An equally important consideration is what information can referrers (or clients) use to evaluate the quality of any provider.  One might argue that as the market for intermediaries matures, so will its approach to quality.  Keen to protect their brand, firms will become increasingly choosy about which lawyers they refer business too, or permit into their networks.  The risks posed by having technical incompetency exposed might be a salutary incentive to develop better systems of quality control encompassing technical quality.  One answer to that might be that the same incentives were operating on the professions but they (arguably) did not respond effectively.  Conversely, if such referrers or franchises begin to take significant market share, they will be able to exercise choice over who their ‘members’ are in a way that professions cannot.  Such networks have the potential to be exclusive (and so able to demand higher quality) when professions are under significant political pressure from their members to be inclusive (having to work much harder to justify to their existing members why they should set standards higher).  Theoretically then plausible cases can be made that intermediaries may be prone to gold-plating in the way that it is claimed the profession is (if it leads them to more business) or to ignoring technical-quality for reasons of commercial self-interest.  In the absence of solid signals of quality the latter is more likely.  For me this suggests that regulators need to find ways of understanding and shaping the behavior of these organizations to maximize the chances that they will base referral decisions on quality rather than purely economic grounds.

A final point is that one defence against a race to the bottom is a strong regulatory floor (i.e. robust basic competence standards properly enforced).  Here the important question is whether regulation is both proportionate and strong enough to prevent quality dropping to dangerously low levels.   I have been involved in a number of research projects which have looked at the levels of quality provided by practitioners in the legal aid scheme.  All of these suggest levels of incompetence which were worryingly low.[10] Why would we think increased competition would make this better unless there is a greater and more imaginative focus on quality in regulation?

[1] The paper does not state that an approach should be incremental but it seems to me this fits with the overall direction of the authors.

[2] Pages 31 and 32 of the Report.

[3] See, for example, M. Gaynor (2006) ‘What Do We Know About Competition and Quality in Health Care Markets?’;; Z. Cooper et al (2010) ‘Does Hospital Competition Save Lives?

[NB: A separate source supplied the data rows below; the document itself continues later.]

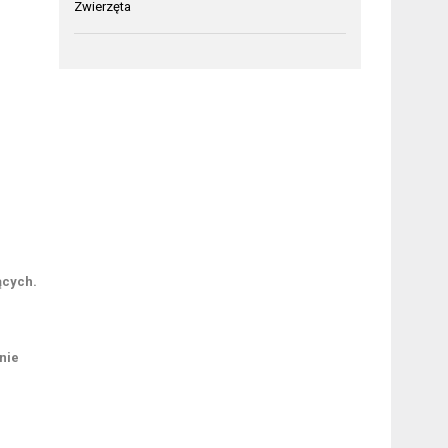
Zwierzęta
ących.
nie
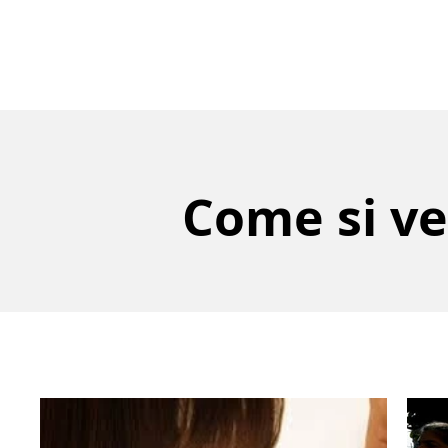
Come si ve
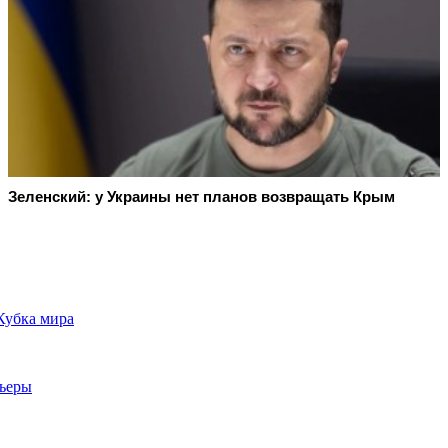
Зеленский: у Украины нет планов возвращать Крым
Кубка мира
рьеры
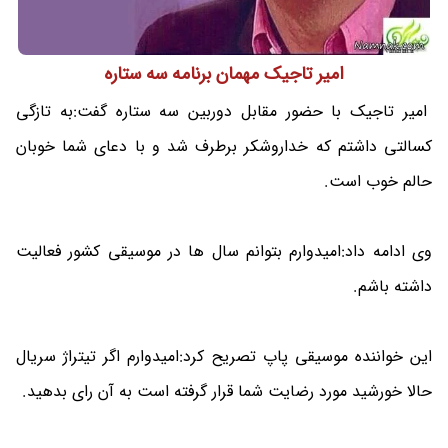
امیر تاجیک مهمان برنامه سه ستاره
امیر تاجیک با حضور مقابل دوربین سه ستاره گفت:به تازگی
کسالتی داشتم که خداروشکر برطرف شد و با دعای شما خوبان
حالم خوب است.
وی ادامه داد:امیدوارم بتوانم سال ها در موسیقی کشور فعالیت
داشته باشم.
این خواننده موسیقی پاپ تصریح کرد:امیدوارم اگر تیتراژ سریال
حالا خورشید مورد رضایت شما قرار گرفته است به آن رای بدهید.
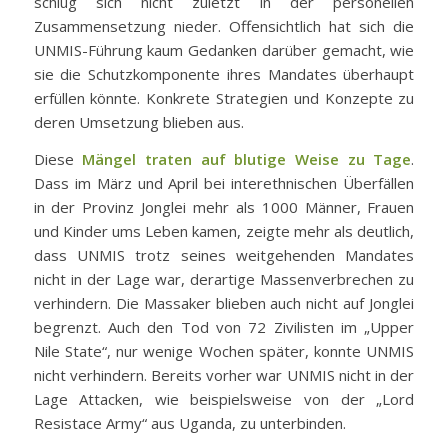
schlug sich nicht zuletzt in der personellen
Zusammensetzung nieder. Offensichtlich hat sich die
UNMIS-Führung kaum Gedanken darüber gemacht, wie
sie die Schutzkomponente ihres Mandates überhaupt
erfüllen könnte. Konkrete Strategien und Konzepte zu
deren Umsetzung blieben aus.
Diese
Mängel traten auf blutige Weise zu Tage
.
Dass im März und April bei interethnischen Überfällen
in der Provinz Jonglei mehr als 1000 Männer, Frauen
und Kinder ums Leben kamen, zeigte mehr als deutlich,
dass UNMIS trotz seines weitgehenden Mandates
nicht in der Lage war, derartige Massenverbrechen zu
verhindern. Die Massaker blieben auch nicht auf Jonglei
begrenzt. Auch den Tod von 72 Zivilisten im „Upper
Nile State“, nur wenige Wochen später, konnte UNMIS
nicht verhindern. Bereits vorher war UNMIS nicht in der
Lage Attacken, wie beispielsweise von der „Lord
Resistace Army“ aus Uganda, zu unterbinden.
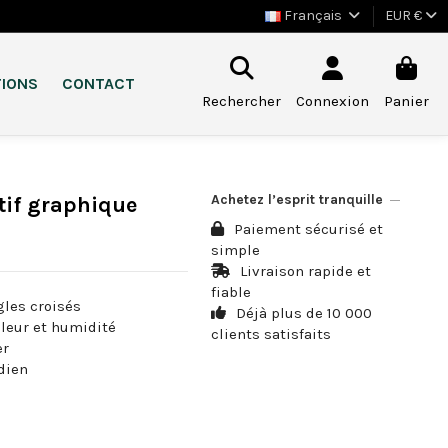
Français
EUR €
TIONS
CONTACT
Rechercher
Connexion
Panier
Achetez l’esprit tranquille
tif graphique
Paiement sécurisé et
simple
Livraison rapide et
fiable
gles croisés
Déjà plus de 10 000
aleur et humidité
clients satisfaits
er
idien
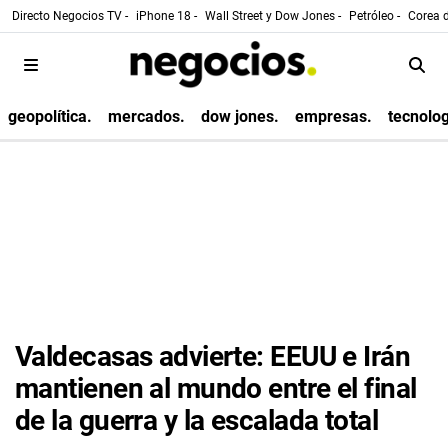
Directo Negocios TV -
iPhone 18 -
Wall Street y Dow Jones -
Petróleo -
Corea d
geopolítica.
mercados.
dow jones.
empresas.
tecnolog
Valdecasas advierte: EEUU e Irán
mantienen al mundo entre el final
de la guerra y la escalada total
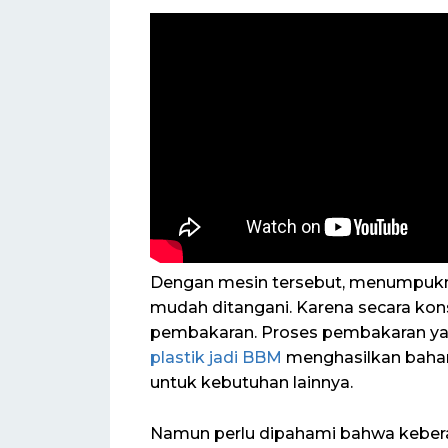
Dengan mesin tersebut, menumpukn
mudah ditangani. Karena secara kon
pembakaran. Proses pembakaran ya
plastik jadi BBM
menghasilkan bahan
untuk kebutuhan lainnya.
Namun perlu dipahami bahwa keberad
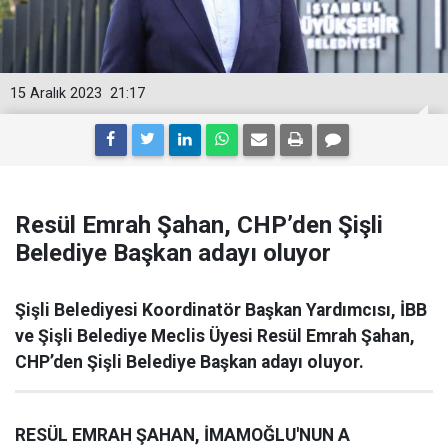
15 Aralık 2023
21:17
Resül Emrah Şahan, CHP’den Şişli
Belediye Başkan adayı oluyor
Şişli Belediyesi Koordinatör Başkan Yardımcısı, İBB
ve Şişli Belediye Meclis Üyesi Resül Emrah Şahan,
CHP’den Şişli Belediye Başkan adayı oluyor.
RESÜL EMRAH ŞAHAN, İMAMOĞLU'NUN A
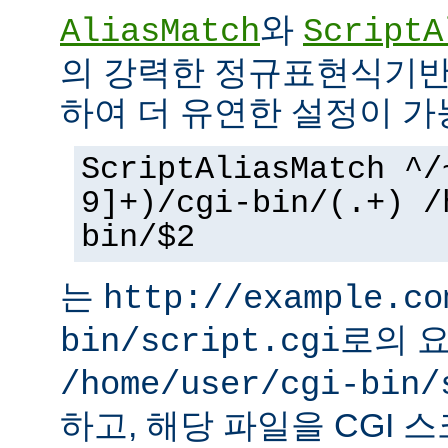
와
AliasMatch
ScriptA
의 강력한 정규표현식기반
하여 더 유연한 설정이 가
ScriptAliasMatch ^/
9]+)/cgi-bin/(.+) /
bin/$2
는
http://example.co
로의 
bin/script.cgi
/home/user/cgi-bin/
하고, 해당 파일을 CGI 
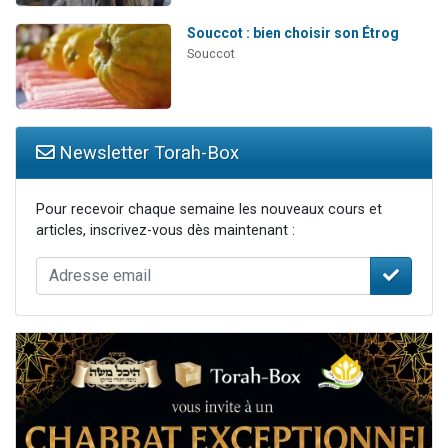
Souccot : bien choisir son Étrog
Souccot
Newsletter Torah-Box
Pour recevoir chaque semaine les nouveaux cours et
articles, inscrivez-vous dès maintenant :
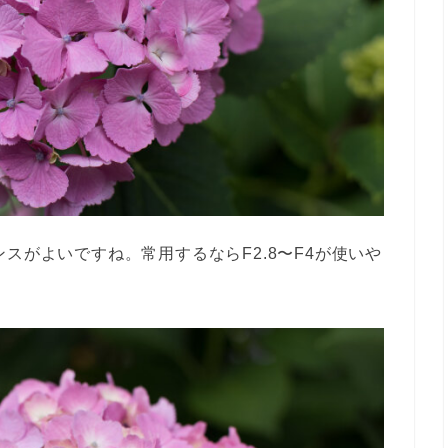
スがよいですね。常用するならF2.8〜F4が使いや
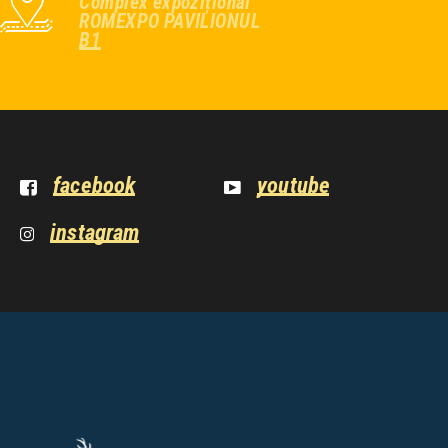
Complex expozițional
ROMEXPO PAVILIONUL
B1
facebook
youtube
instagram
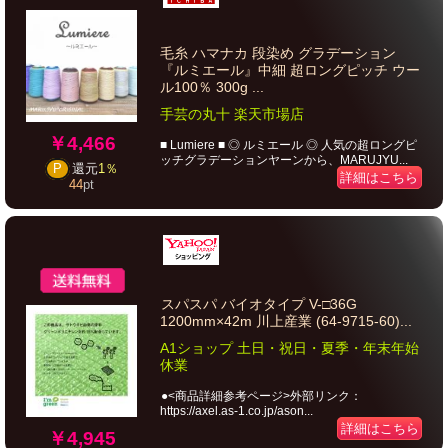
毛糸 ハマナカ 段染め グラデーション
『ルミエール』中細 超ロングピッチ ウー
ル100％ 300g ...
手芸の丸十 楽天市場店
￥4,466
■ Lumiere ■ ◎ ルミエール ◎ 人気の超ロングピ
ッチグラデーションヤーンから、MARUJYU...
P
還元
1％
詳細はこちら
44
pt
スパスパ バイオタイプ V-□36G
1200mm×42m 川上産業 (64-9715-60)...
A1ショップ 土日・祝日・夏季・年末年始
休業
●<商品詳細参考ページ>外部リンク：
https://axel.as-1.co.jp/ason...
詳細はこちら
￥4,945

Evidence from the English NHS Patient Choice Reforms’, LSE Health Working Paper No 16|. London; C. Propper (2010) ‘Healthcare Competition Saves Lives’,

[4] See, Moorhead and Cumming (2010) Something for Nothing : Employment Tribunal claimants’ perspectives on legal funding (London: BIS).

[5] Report, Page 31

[6] Moorhead R, Sherr A and Paterson A (2003) ‘What clients know: client perspectives and legal competence,’ International Journal of the Legal Profession, 10 (1) (2003) 5-36.

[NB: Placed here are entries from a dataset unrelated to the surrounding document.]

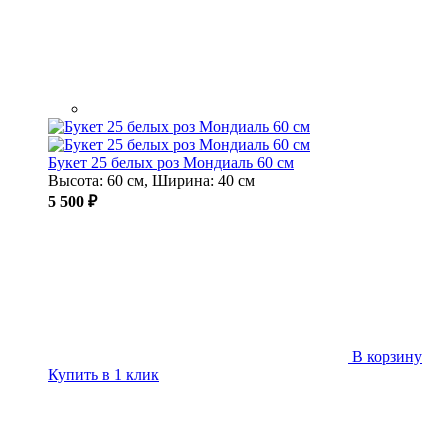
Букет 25 белых роз Мондиаль 60 см
Высота: 60 см, Ширина: 40 см
5 500 ₽
В корзину
Купить в 1 клик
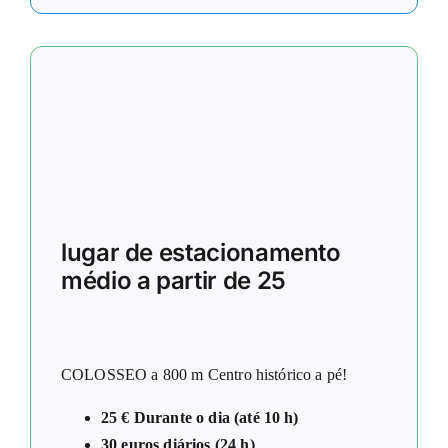
lugar de estacionamento
médio a partir de 25
COLOSSEO a 800 m Centro histórico a pé!
25 € Durante o dia (até 10 h)
30 euros diários (24 h)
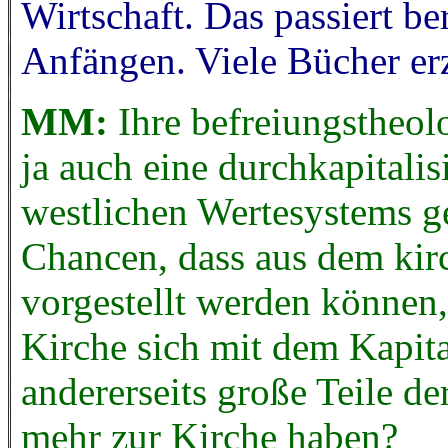
Wirtschaft. Das passiert ber
Anfängen. Viele Bücher erz
MM:
Ihre befreiungstheol
ja auch eine durchkapitalis
westlichen Wertesystems ge
Chancen, dass aus dem kir
vorgestellt werden können,
Kirche sich mit dem Kapita
andererseits große Teile d
mehr zur Kirche haben?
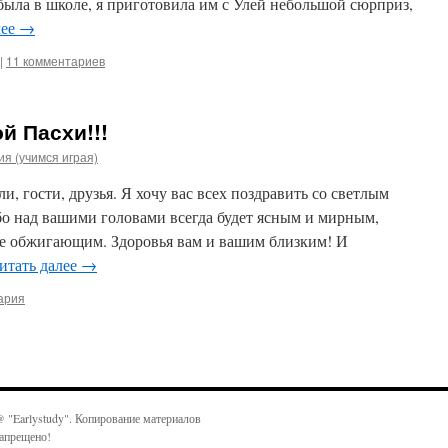
ыла в школе, я приготовила им с Улей небольшой сюрприз,
лее
→
|
11 комментариев
й Пасхи!!!
я (учимся играя)
и, гости, друзья. Я хочу вас всех поздравить со светлым
бо над вашими головами всегда будет ясным и мирным,
не обжигающим. Здоровья вам и вашим близким! И
итать далее
→
ария
 "Earlystudy". Копирование материалов
апрещено!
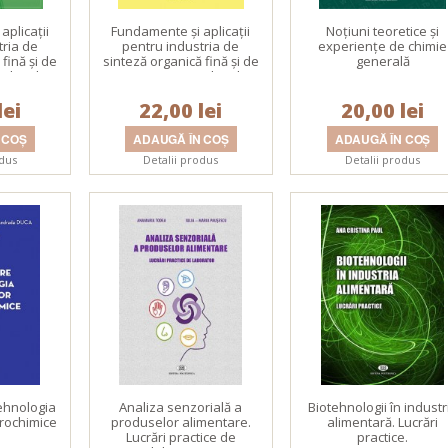
aplicaţii
Fundamente şi aplicaţii
Noţiuni teoretice şi
tria de
pentru industria de
experienţe de chimie
fină şi de
sinteză organică fină şi de
generală
oduselor
procesare a produselor
ol. I
naturale. Vol. II
lei
22,00 lei
20,00 lei
odus
Detalii produs
Detalii produs
tehnologia
Analiza senzorială a
Biotehnologii în industr
trochimice
produselor alimentare.
alimentară. Lucrări
Lucrări practice de
practice.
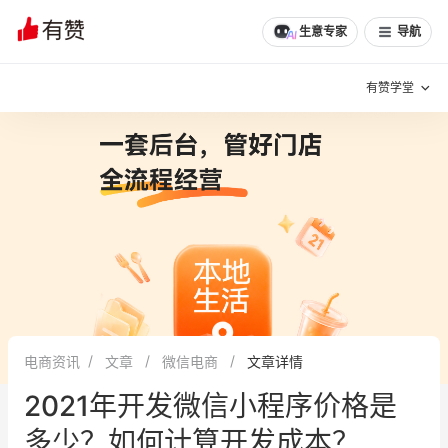
生意专家
导航
有赞学堂
有赞说增长
私域日历
增长方法
有赞说案例拆解
有赞专家说
有赞成功案例
新零售最佳实践
面对面聊增长
电商资讯
文章
微信电商
文章详情
有赞春季发布会
实干家直播间
2021年开发微信小程序价格是
新零售大会
新零售茶会
多少？如何计算开发成本？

[7] See, further, Moorhead (2009) ‘Branding and Quality: What is Five Star Service?’

[8] Office of Fair Trading (2001) Competition in professions – A report by the Director General of Fair Trading (London: OFT).

[9] Report, page 60

[10] For summaries see, Moorhead R, Sherr A and Paterson A, (2003) ‘Contesting Professionalism: Legal Aid and Non lawyers in England and Wales,’
Law and Society Review, 37 (4) 765-808 and Moorhead R (2010) ‘Lawyer Specialization – Managing the Professional Paradox,’ Law & Policy, 33 (2) 226-259.